Au-delà des technologies qu’il combine, en quoi Xavier AI se distingue-t-il donc des autres propositions du marché ?
Selon Joao Filipe, « en entreprise, les utilisateurs se lassent déjà de l’interface des chatbots, or, la plupart des outils d’IA sont basés sur ces derniers. Par ailleurs, ils ne fournissent pas vraiment de livrables d’une qualité équivalente à ceux des consultants ».

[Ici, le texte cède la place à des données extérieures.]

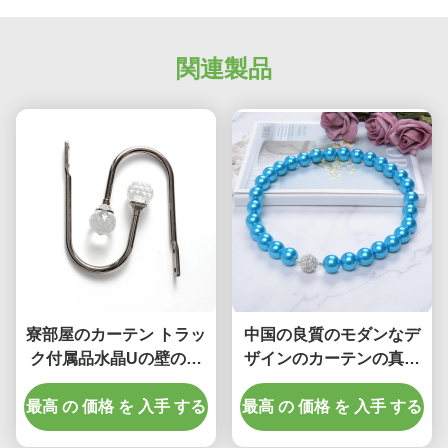
No more eye strain during long sessions. Highly
recommend taking the time to set it up
properly!""The Pico 4's visual clarity is fantastic
関連製品
once you dial in the IPD correctly. The manual
adjustment is smooth, and finding that sweet spot
makes all the difference. No more eye strain
during long sessions. Highly r
寮部屋のカーテン トラッ
中国の良質のモダンなデ
ク付属品水晶Uの壁のホ
ザインのカーテンの真珠
ックのアルミニウム カー
のふさのTiebacksの付属
最高 の 価格 を 入手 する
テンのHoldbacks
最高 の 価格 を 入手 する
の製造業者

Xavier AI offrirait de son côté « une meilleure expérience multimodale, avec des sources détaillées, des données de qualité, des plans d’action et d’autres fonctionnalités intéressantes conçues sur mesure pour les utilisateurs professionnels chevronnés ». Ou, à l’inverse, à destination de personnes « qui ne sont pas des businessmen, comme les agriculteurs africains. Nous avons créé un programme personnalisé adapté à chaque culture, au sol et au climat, afin de les aider à produire davantage grâce aux bonnes techniques », précise ainsi Joao Filipe.
Par ailleurs, pour répondre à l’observation selon laquelle « des consultants IA ne peuvent se rendre sur le site de leurs clients », les deux cofondateurs développent actuellement Xavier Actions, à savoir « des recommandations actionnables basées sur les présentations », que les clients pourront automatiquement « mettre en œuvre grâce à des intégrations telles que Salesforce, Slack ou SAP ».
En avril 2025, Xavier Ai revendique des accompagnements dans le secteur bancaire – une banque internationale de 50 000 employés notamment –, dans les télécoms, l’éducation ou auprès de gouvernements. Il s’adresse aussi bien à des start-ups qu’à de grands groupes, « des solutions personnalisées » pouvant être proposées aux entreprises.
Un compétiteur imbattable pour les consultants en strat ?
« Ce service devrait être déclaré illégal. » Telle fut la réaction de consultants de grands cabinets auxquels des clients ont partagé des analyses du consultant IA – selon Joao Filipe.
Interrogé sur la disruption que pourrait provoquer Xavier AI ainsi que ses futurs concurrents, l’ancien consultant de McKinsey partage sa vision « du rôle du consultant dans la chaîne de valeur », voué à long terme à être « complètement bouleversé ». Selon lui en effet, les consultants ne sont pas dans la même situation que « les avocats ou auditeurs, légalement responsables et redevables – au sens strict du terme – de leurs conseils quand ils apposent leur signature au bas d’un document ».
En ce qui concerne le conseil en stratégie, là où les années 1980-90 ont été propices « grâce au transfert de connaissances et au partage des meilleures pratiques, dans un contexte de mondialisation et de marchés émergents, désormais ces connaissances peuvent être transférées de façon beaucoup plus efficace, via l’IA, entre différents secteurs, régions et entreprises ».
Dans cette perspective, Joao Filipe encourage « les brillants esprits qui s’orientent vers le conseil ou la banque d’investissement à travailler plutôt à la frontière de la technologie et de la science ». Ce serait désormais, selon lui, « leur véritable vocation ». À suivre.